Meanwhile earlier in the year it opened an Los Angeles office, to increase its share of the U.S. factual and scripted-entertainment market.

“It’s a busy time for us,” said John Young, the Toronto-based company’s managing directors.

While giving obvious credit to his own company’s hard working and talented people, Young nevertheless said he thinks the Canadian production industry on the whole has been picking up over the last few months.

“We are seeing the advertising revenue start to come back into the industry,” he said.

When asked to take a step back and provide an arms-length perspective on the state of the industry, Young said he believed the industry bounce back is however taking on a slightly new  form.

“We are seeing more in the way of branded content; we ourselves are involved in that and that side of the business we have people actively working on new projects, specifically with brands, similar in a way that we did with Recipe to Riches with Shaw Media and Loblaws,” he said.

Canadian broadcasters are looking for new and audience-grabbing program ideas, but are under greater pressure than ever to get the most out of their production envelopes. In short, traditional sources of money are tight.

“The financing of the larger-budget television shows is something that we all have to focus on, producer and broadcaster alike,” he said.

What is required is greater collaboration “decisions to get the show funded as necessary.”

He continues,  “That is where branded content is going to be an interesting piece of the puzzle as well, looking to see how brands can help work with broadcasters and producers to create great content.”
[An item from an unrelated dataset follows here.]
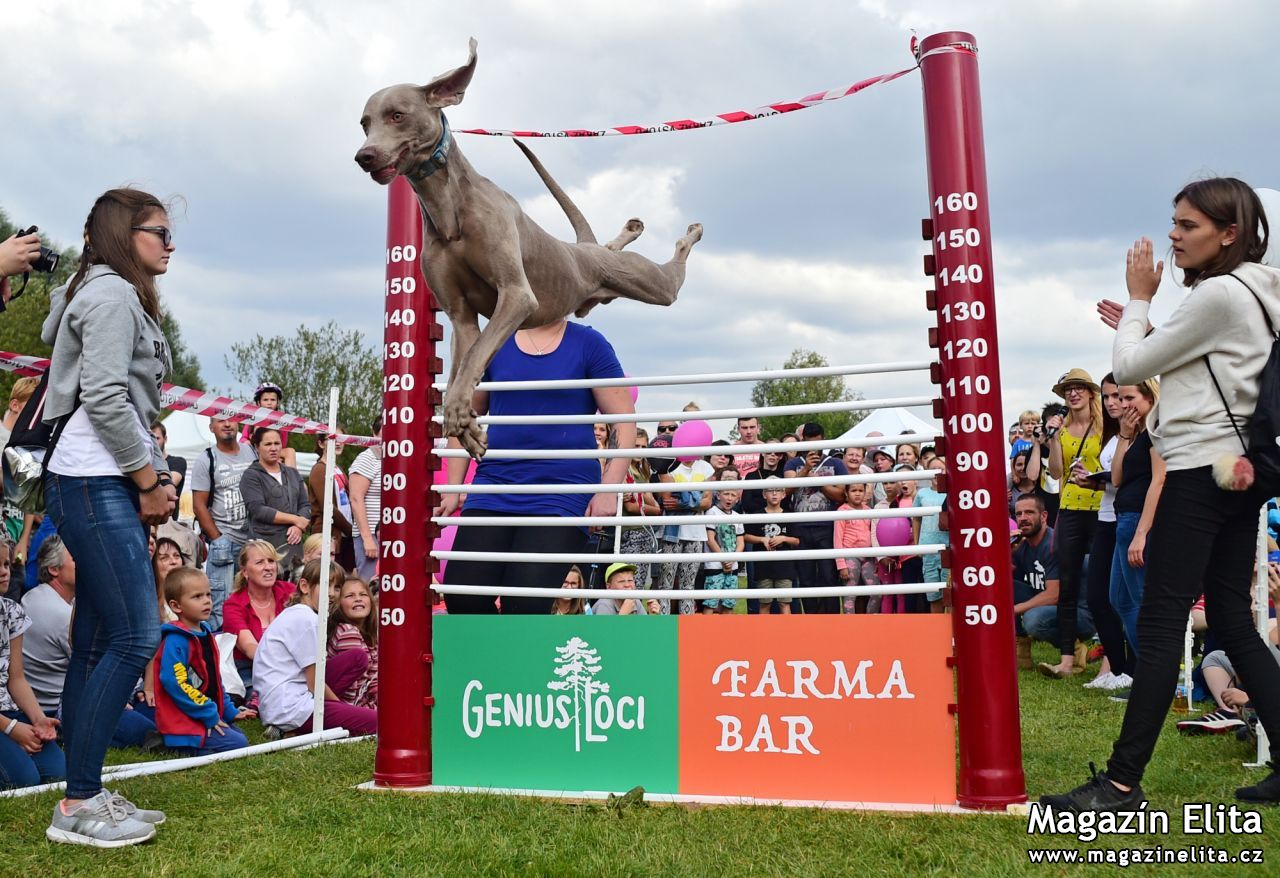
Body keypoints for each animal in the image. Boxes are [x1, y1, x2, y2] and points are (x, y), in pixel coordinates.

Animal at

Indeed, a key programming theme during last week’s Banff World Media Festival, where Playback spoke to Young, was innovative program funding. He went on to observe “consumers don’t really have time for 30-second ads anymore— but they do have 30 minutes for a good story. That is going to be key to any piece of branded content, certainly the ones we’re trying to work on at Temple Street.”

Branded content however “is not a panacea for filling financing gaps—it’s not as simple as that—you have to build the content and naturally, organically, find a room for the brand in the show.”

More than ever, TV program makers “need to be flexible; as producers we have to try to get some of the control over our own destiny—that is always tough when others have the green light capability.”

Yet these are unmistakably promising times for the industry, and Young is upbeat.

“I think with all the fragmentation and channels and different places to go to perhaps put your content—and have other people buy your content—that opens up a number of interesting avenues,” he said.